[Start of Attachment]
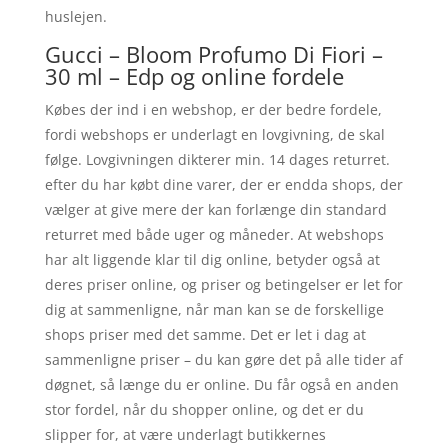
huslejen.
Gucci – Bloom Profumo Di Fiori –
30 ml – Edp og online fordele
Købes der ind i en webshop, er der bedre fordele,
fordi webshops er underlagt en lovgivning, de skal
følge. Lovgivningen dikterer min. 14 dages returret.
efter du har købt dine varer, der er endda shops, der
vælger at give mere der kan forlænge din standard
returret med både uger og måneder. At webshops
har alt liggende klar til dig online, betyder også at
deres priser online, og priser og betingelser er let for
dig at sammenligne, når man kan se de forskellige
shops priser med det samme. Det er let i dag at
sammenligne priser – du kan gøre det på alle tider af
døgnet, så længe du er online. Du får også en anden
stor fordel, når du shopper online, og det er du
slipper for, at være underlagt butikkernes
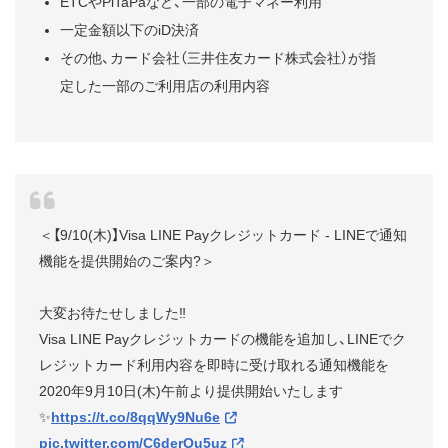
ETCやPiTaPaなど、一部の電子マネー利用
一定金額以下のiD決済
その他、カード会社（三井住友カード株式会社）が指
定した一部のご利用店の利用内容
＜【9/10(木)】Visa LINE Payクレジットカード - LINEで通知
機能を提供開始のご案内?＞
大変お待たせしました‼️
Visa LINE Payクレジットカードの機能を追加し、LINEでク
レジットカード利用内容を即時に受け取れる通知機能を
2020年9月10日(木)午前より提供開始いたします
✨
https://t.co/8qqWy9Nu6e
pic.twitter.com/C6derOu5uz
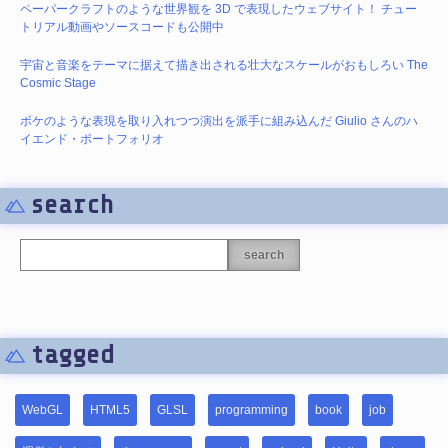
ペーパークラフトのような世界観を 3D で表現したウェブサイト！ チュー
トリアル動画やソースコードも公開中
宇宙と音楽をテーマに据えて描き出される壮大なスケールがおもしろい The
Cosmic Stage
ボケのような表現を取り入れつつ演出を派手に組み込んだ Giulio さんのハ
イエンド・ポートフォリオ
search
search
tagged
WebGL
HTML5
GLSL
programming
book
job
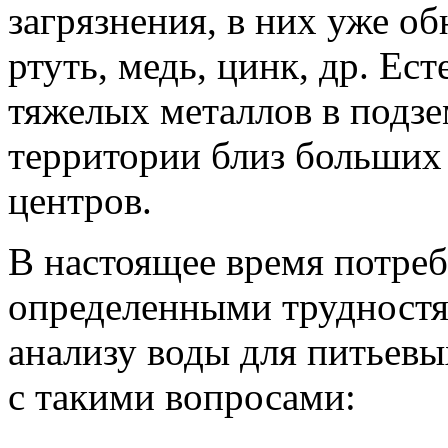
загрязнения, в них уже о
ртуть, медь, цинк, др. Ес
тяжелых металлов в подзе
территории близ больши
центров.
В настоящее время потреб
определенными трудностям
анализу воды для питьев
с такими вопросами:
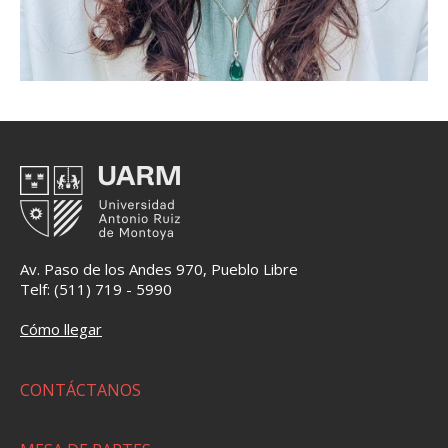
Av. Paso de los Andes 970, Pueblo Libre
Telf: (511) 719 - 5990
Cómo llegar
CONTÁCTANOS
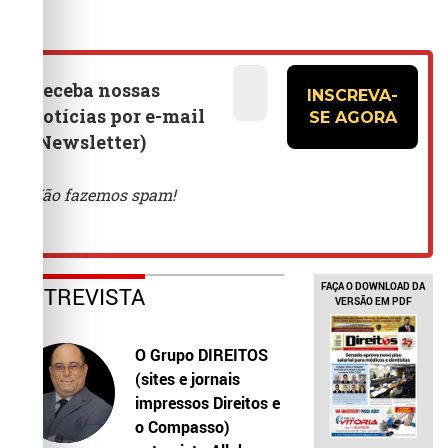
FAÇA O DOWNLOAD DA
ENTREVISTA
VERSÃO EM PDF
O Grupo DIREITOS
(sites e jornais
impressos Direitos e
o Compasso)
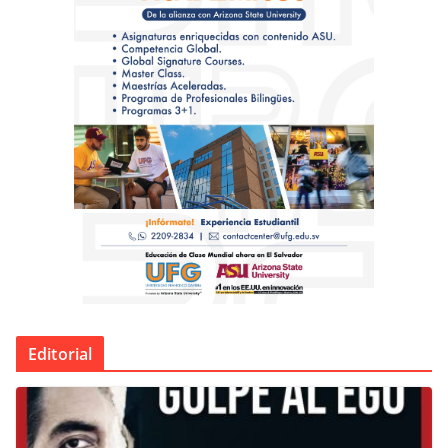
Editorial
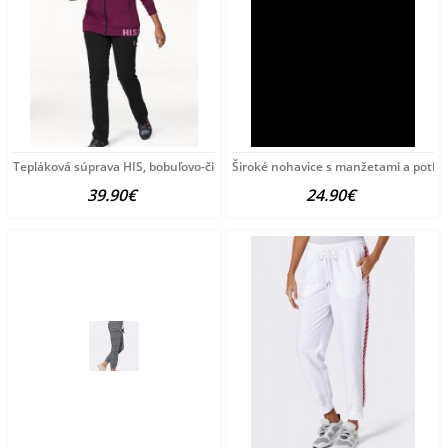
Tepláková súprava HIS, bobuľovo-čierna
Široké nohavice s manžetami a potla
39.90€
24.90€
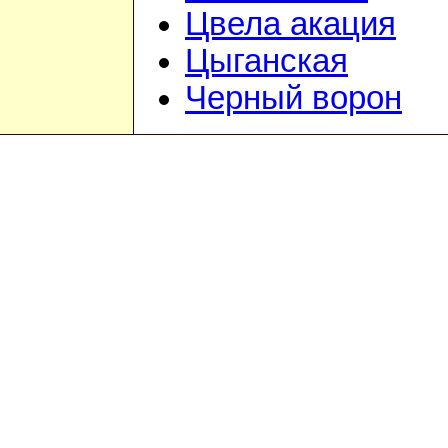
Цвела акация
Цыганская
Черный ворон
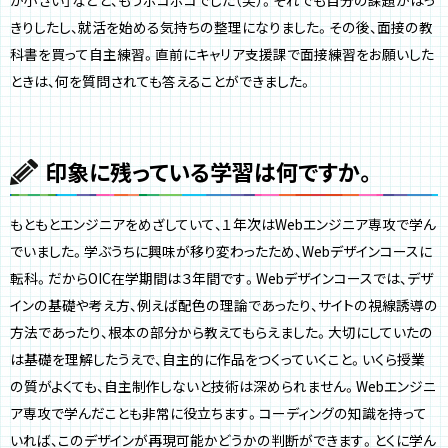
きりしたし、就活を始める気持ちの整理になりました。その後、面接の教
科書を買って自主練習。直前にキャリア支援課で面接練習をお願いした
ときは、何を質問されても答えることができました。
印象に残っている学習は何ですか。
もともとエンジニアをめざしていて、１年次はWebエンジニア専攻で学ん
でいました。学ぶうちに興味が移り変わったため、Webデザインコースに
転科。だからOIC在学期間は３年間です。Webデザインコースでは、デザ
インの基礎や考え方、例えば配色の理論であったり、サイトの視線誘導の
方法であったり、根本の部分から教えてもらえました。大切にしていたの
は基礎を理解したうえで、自主的に作品をつくっていくこと。いくら授業
の質がよくても、自主制作しないと技術は深められません。Webエンジニ
ア専攻で学んだことも非常に役立ちます。コーディングの知識を持って
いれば、このデザインが再現可能かどうかの判断ができます。とくに学ん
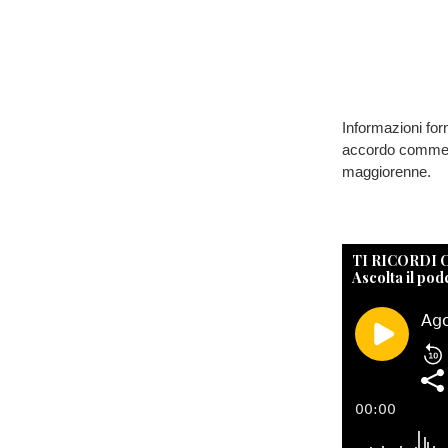
Informazioni for
accordo commerci
maggiorenne.
TI RICORDI
Ascolta il pod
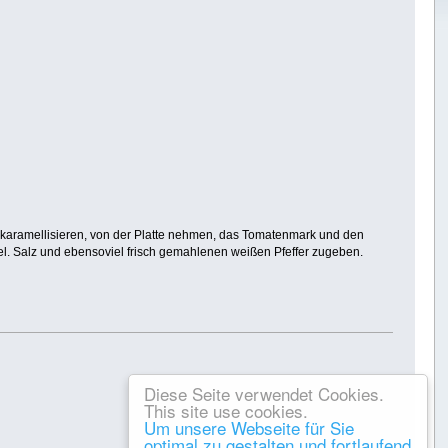
 karamellisieren, von der Platte nehmen, das Tomatenmark und den
. Salz und ebensoviel frisch gemahlenen weißen Pfeffer zugeben.
Diese Seite verwendet Cookies.
This site use cookies.
Um unsere Webseite für Sie
optimal zu gestalten und fortlaufend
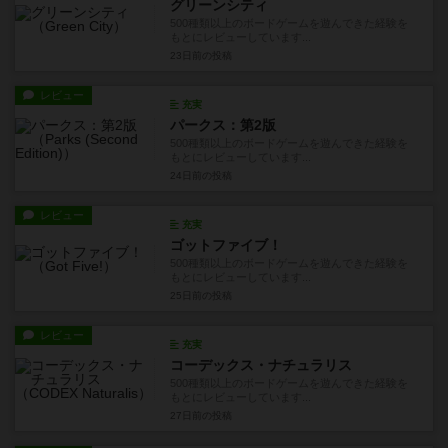
グリーンシティ
500種類以上のボードゲームを遊んできた経験を
もとにレビューしています...
23日前
の投稿
レビュー
充実
パークス：第2版
500種類以上のボードゲームを遊んできた経験を
もとにレビューしています...
24日前
の投稿
レビュー
充実
ゴットファイブ！
500種類以上のボードゲームを遊んできた経験を
もとにレビューしています...
25日前
の投稿
レビュー
充実
コーデックス・ナチュラリス
500種類以上のボードゲームを遊んできた経験を
もとにレビューしています...
27日前
の投稿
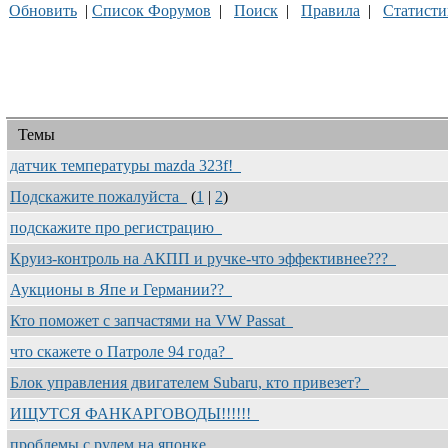
Обновить
|
Список Форумов
|
Поиск
|
Правила
|
Статисти
Темы
датчик температуры mazda 323f!
Подскажите пожалуйста
(
1
|
2
)
подскажите про регистрацию
Круиз-контроль на АКПП и ручке-что эффективнее???
Аукционы в Япе и Германии??
Кто поможет с запчастями на VW Passat
что скажете о Патроле 94 года?
Блок управления двигателем Subaru, кто привезет?
ИЩУТСЯ ФАНКАРГОВОДЫ!!!!!!
проблемы c рулем на японке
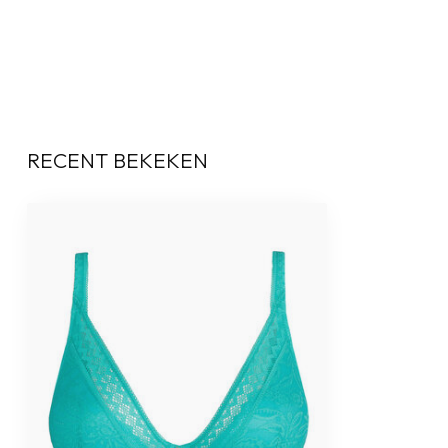
RECENT BEKEKEN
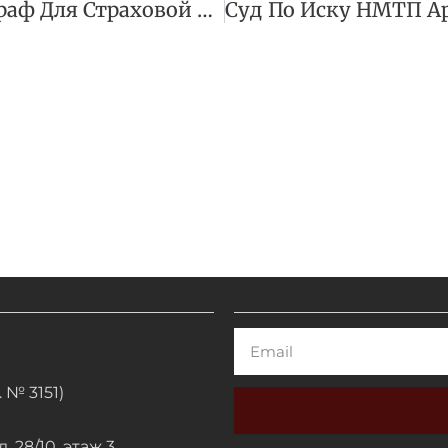
ВС Подтвердил Штраф Для Страховой Компании На 726 Млн Руб.
Email
 № 3151)
. 28/10, этаж 3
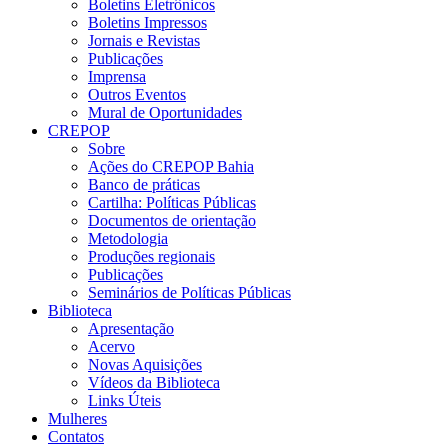
Boletins Eletrônicos
Boletins Impressos
Jornais e Revistas
Publicações
Imprensa
Outros Eventos
Mural de Oportunidades
CREPOP
Sobre
Ações do CREPOP Bahia
Banco de práticas
Cartilha: Políticas Públicas
Documentos de orientação
Metodologia
Produções regionais
Publicações
Seminários de Políticas Públicas
Biblioteca
Apresentação
Acervo
Novas Aquisições
Vídeos da Biblioteca
Links Úteis
Mulheres
Contatos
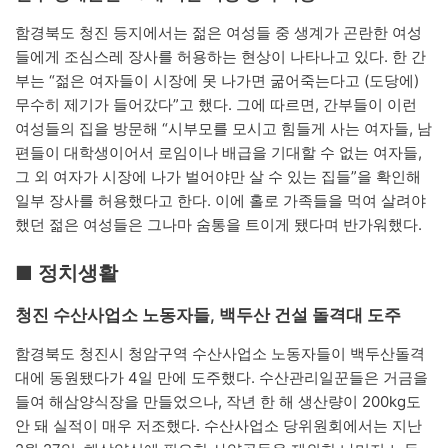
함경북도 청진 등지에서는 젊은 여성들 중 생계가 곤란한 여성
들에게 조심스레 장사를 허용하는 현상이 나타나고 있다. 한 간
부는 “젊은 여자들이 시장에 못 나가면 굶어죽는다고 (도당에)
무수히 제기가 들어갔다”고 했다. 그에 따르면, 간부들이 이런
여성들의 집을 방문해 “시부모를 모시고 힘들게 사는 여자들, 남
편들이 대학생이어서 로임이나 배급을 기대할 수 없는 여자들,
그 외 여자가 시장에 나가 벌어야만 살 수 있는 집들”을 확인해
일부 장사를 허용했다고 한다. 이에 홀로 가족들을 먹여 살려야
했던 젊은 여성들은 그나마 숨통을 트이게 됐다며 반가워했다.
■ 정치생활
청진 수산사업소 노동자들, 백두산 건설 돌격대 도주
함경북도 청진시 청암구역 수산사업소 노동자들이 백두산돌격
대에 동원됐다가 4일 만에 도주했다. 수산관리일꾼들은 거금을
들여 해삼양식장을 만들었으나, 작년 한 해 생산량이 200kg도
안 돼 실적이 매우 저조했다. 수산사업소 당위원회에서는 지난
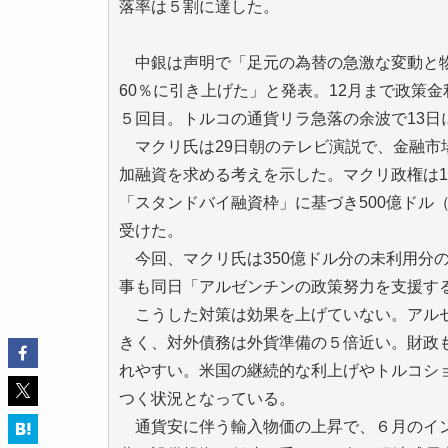
落率は５割に達した。
中銀は声明で「足元の為替の急激な変動と物
60％に引き上げた」と発表。12月まで政策
５回目。トルコの通貨リラ急落の余波で13日
マクリ氏は29日朝のテレビ演説で、金融市
加融資を求める考えを示した。マクリ政権は
「スタンドバイ融資枠」に基づき500億ドル
受けた。
今回、マクリ氏は350億ドル分の未利用分
事も同日「アルゼンチンの政策努力を支援す
こうした対策は効果を上げていない。アルゼ
きく、対外債務は外貨準備の５倍近い。財政
れやすい。米国の継続的な利上げやトルコシ
つく状況となっている。
通貨安に伴う輸入物価の上昇で、６月のインフ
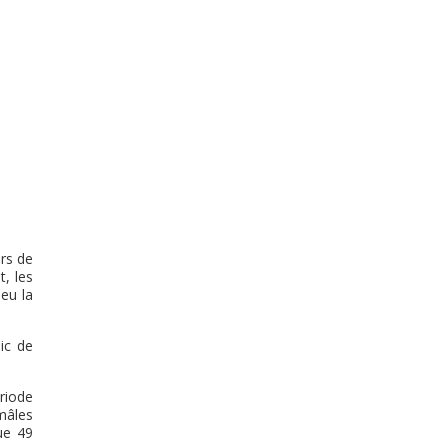
rs de
, les
peu la
pic de
riode
mâles
ue 49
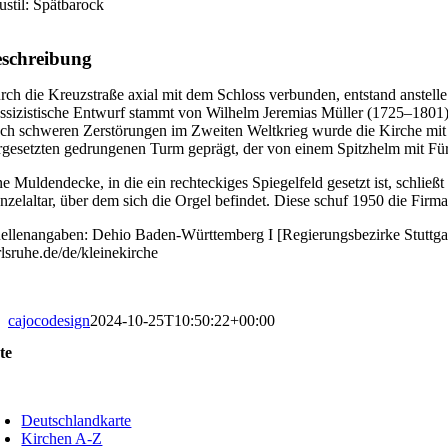
ustil: Spätbarock
schreibung
rch die Kreuzstraße axial mit dem Schloss verbunden, entstand anstell
assizistische Entwurf stammt von Wilhelm Jeremias Müller (1725–1801).
ch schweren Zerstörungen im Zweiten Weltkrieg wurde die Kirche mit
rgesetzten gedrungenen Turm geprägt, der von einem Spitzhelm mit Für
ne Muldendecke, in die ein rechteckiges Spiegelfeld gesetzt ist, schließ
nzelaltar, über dem sich die Orgel befindet. Diese schuf 1950 die Fir
ellenangaben: Dehio Baden-Württemberg I [Regierungsbezirke Stuttgar
rlsruhe.de/de/kleinekirche
cajocodesign
2024-10-25T10:50:22+00:00
te
oggle
avigation
Deutschlandkarte
Kirchen A-Z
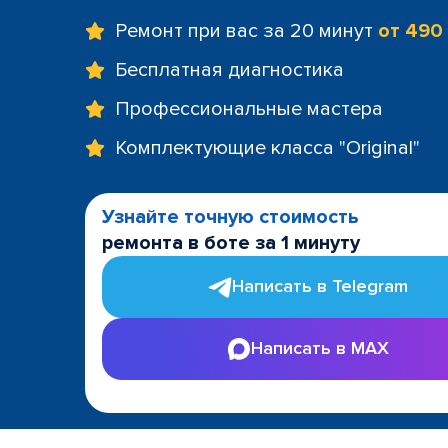
Ремонт при вас за 20 минут
от 490
Бесплатная диагностика
Профессиональные мастера
Комплектующие класса "Original"
Узнайте точную стоимость
ремонта в боте за 1 минуту
Написать в Telegram
Написать в MAX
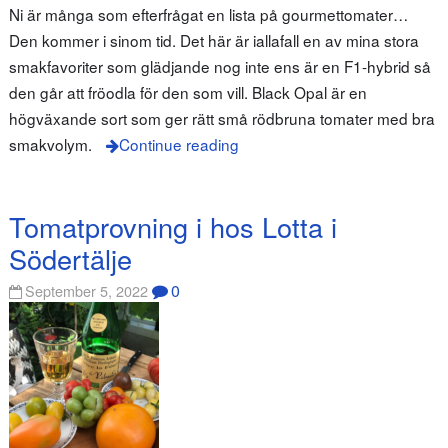
Ni är många som efterfrågat en lista på gourmettomater…
Den kommer i sinom tid. Det här är iallafall en av mina stora
smakfavoriter som glädjande nog inte ens är en F1-hybrid så
den går att fröodla för den som vill. Black Opal är en
högväxande sort som ger rätt små rödbruna tomater med bra
smakvolym.
Continue reading
Tomatprovning i hos Lotta i
Södertälje
0
September 5, 2022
[End of Attachment]
*THE TASK*.
Report each line above that contains the word "Políticas", copying every such line in full. Case counts when matching.

*RESPONSE TO THE TASK*.
Cartilha: Políticas Públicas
Seminários de Políticas Públicas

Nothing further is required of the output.